Der FC Barcelona steht mit dem Rücken zur Wand. Nach dem 0:1 auswärts gegen Chelsea muss er heute im Rückspiel im Camp Nou mit zwei Toren Differenz siegen, um in den Final vorzustossen.
Die Vorgabe ist heikel. Die spanischen Dauersieger stehen unter Druck. 13 Titel hat Pep Guardiola als Trainer des FC Barcelona seit 2008 gewonnen. In Meisterschaft und Champions League holte er fünf von sechs möglichen Titeln. Nach zwei Niederlagen innerhalb von drei Tagen gegen Chelsea im Hinspiel der Champions League und gegen Real Madrid in der Primera Division könnte die Jagd nach Trophäen indes abrupt stoppen. Der Gewinn der Meisterschaft ist so gut wie unmöglich, und in der Champions League droht wie vor zwei Jahren das Ausscheiden in den Halbfinals. Erstmals seit Guardiolas Amtsantritt riskiert der Klub, keinen der wichtigsten beiden Titel zu gewinnen.
Entsprechend nervös ist das (mediale) Umfeld. Guardiola musste nach dem 1:2 gegen Real bissige Fragen beantworten. Ihm wurde vorgeworfen, Cesc Fabregas, Alexis Sanchez und Pedro nicht von Beginn weg eingesetzt zu haben. „Jedem Entscheid von mir liegt eine Überlegung zugrunde. Vielleicht habe ich mich aber tatsächlich geirrt“, gab Guardiola zu.
Kritik hatte er schon drei Tage zuvor nach dem Spiel gegen Chelsea einstecken müssen. Viele Beobachter schrieben von einem enttäuschenden Barcelona, das nicht fähig gewesen sei, die „Menschenmauer“ der Engländer zu überwinden. Das Team von Guardiola habe keine zweite Option, wenn die spielerischen Mittel mal nicht zum Erfolg führen würden, wurde moniert. Gegen diesen Vorwurf wehrte sich Guardiola. „Unsere Leistung war nicht enttäuschend. Dieses Wort kann man benützen, wenn ein Team sich dem Spiel verweigert. Wir aber haben in London 24 Mal auf das Tor von Chelsea geschossen.“
Dennoch: Sowohl gegen Chelsea als auch gegen Real fand Barcelona kaum ein Rezept, einen defensiv hervorragend organisierten Gegner auszuspielen. Diese schwierigste Aufgabe im Fussball war auch für das beste Team nicht zu lösen. Einfacher wird es auch im Rückspiel nicht. Chelseas Trainer Roberto Di Matteo wird von seiner Réduit-Taktik im Camp Nou und mit dem 1:0-Vorsprung im Rücken erst recht nicht abweichen. Die Parallelen zum Duell mit Inter Mailand vor zwei Jahren sind unverkennbar. Auch damals war Barcelona auswärts das bessere Team, ging aber mit einem Handicap (1:3) ins Rückspiel – und schaffte es gegen einen sich verschanzenden Gegner nicht, den Spiess umzudrehen.
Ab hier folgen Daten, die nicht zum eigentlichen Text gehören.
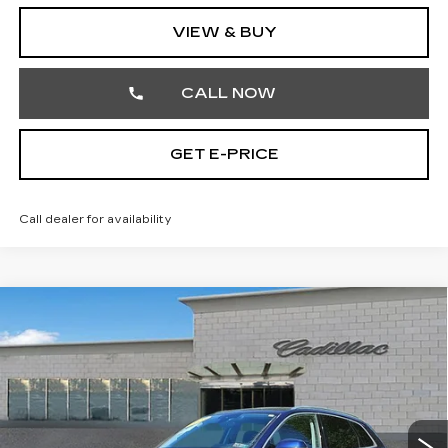
VIEW & BUY
CALL NOW
GET E-PRICE
Call dealer for availability
COMMENTS
Compare Vehicle
USED
2023
AUDI Q5
S LINE
$27,242
PREMIUM
TOTAL PRICE
Price Drop
Faulkner Cadillac Trevose
VIN:
WA1GAAFY2P2160419
Stock:
P2160419
51191 mi
Ext.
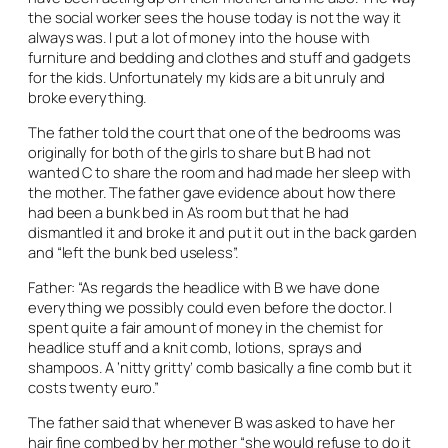
the social worker sees the house today is not the way it
always was. I put a lot of money into the house with
furniture and bedding and clothes and stuff and gadgets
for the kids. Unfortunately my kids are a bit unruly and
broke everything.
The father told the court that one of the bedrooms was
originally for both of the girls to share but B had not
wanted C to share the room and had made her sleep with
the mother. The father gave evidence about how there
had been a bunk bed in A’s room but that he had
dismantled it and broke it and put it out in the back garden
and “left the bunk bed useless”.
Father: “As regards the headlice with B we have done
everything we possibly could even before the doctor. I
spent quite a fair amount of money in the chemist for
headlice stuff and a knit comb, lotions, sprays and
shampoos. A ‘nitty gritty’ comb basically a fine comb but it
costs twenty euro.”
The father said that whenever B was asked to have her
hair fine combed by her mother “she would refuse to do it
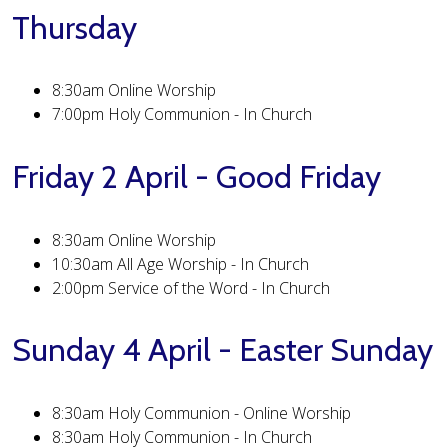
Thursday
8:30am Online Worship
7:00pm Holy Communion - In Church
Friday 2 April - Good Friday
8:30am Online Worship
10:30am All Age Worship - In Church
2:00pm Service of the Word - In Church
Sunday 4 April - Easter Sunday
8:30am Holy Communion - Online Worship
8:30am Holy Communion - In Church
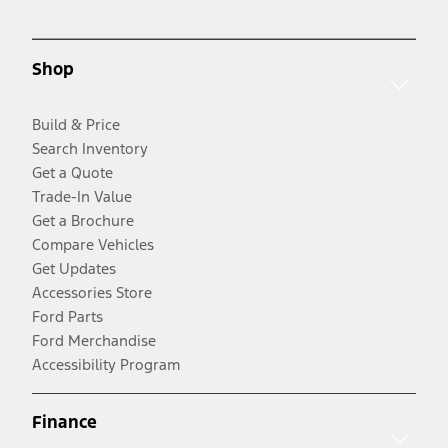
Shop
Build & Price
Search Inventory
Get a Quote
Trade-In Value
Get a Brochure
Compare Vehicles
Get Updates
Accessories Store
Ford Parts
Ford Merchandise
Accessibility Program
Finance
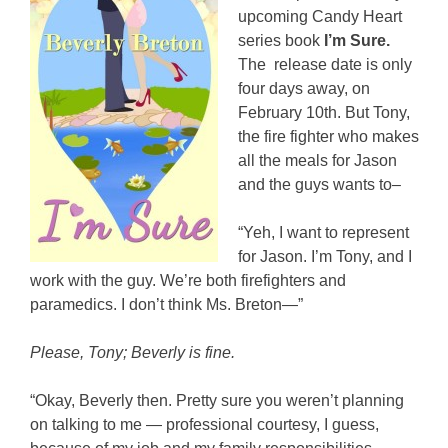
upcoming Candy Heart
series book
I’m Sure.
The release date is only
four days away, on
February 10th. But Tony,
the fire fighter who makes
all the meals for Jason
and the guys wants to–
“Yeh, I want to represent
for Jason. I’m Tony, and I
work with the guy. We’re both firefighters and
paramedics. I don’t think Ms. Breton—”
Please, Tony; Beverly is fine.
“Okay, Beverly then. Pretty sure you weren’t planning
on talking to me — professional courtesy, I guess,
„Gegen Chelsea wird es anders“, versuchte Mittelfeldspieler Andres Iniesta die Fans nach den letzten zwei Niederlagen zu beruhigen, und Xavi verwies darauf, dass es Barcelona noch immer geschafft habe, „auf Niederlagen die richtige Antwort zu finden“. Doch der Denker in Barcelonas Spiel irrt. Die Situation ist für Barcelona nicht alltäglich. Seit Guardiola Trainer ist, musste sein Team in den K.o.-Duellen der Champions League erst zweimal einen Rückstand aus dem Hinspiel wettmachen. Die Erfolgsquote bei der Aufholjagd liegt bei 50 Prozent.
Gegen Chelsea kommt eine weitere wenig ermutigende Statistik hinzu. Zuletzt holten die Engländer in Barcelona dreimal ein Unentschieden. Ein Zufall ist das nicht. Chelsea vertraut seit den Zeiten von José Mourinho einem System, das auf Organisation, Defensive und Kraft basiert. Wenn man diese Taktik perfekt umsetzt, steht selbst der FC Barcelona vor einem grossen Rätsel.
Die möglichen Aufstellungen.
FC Barcelona: Valdes; Dani Alves, Mascherano, Pique, Puyol; Xavi, Busquets, Iniesta; Messi, Sanchez, Fabregas.
Chelsea: Cech; Ivanovic, Cahill, Terry, Ashley Cole; Mikel; Mata, Lampard, Meireles, Ramires; Drogba.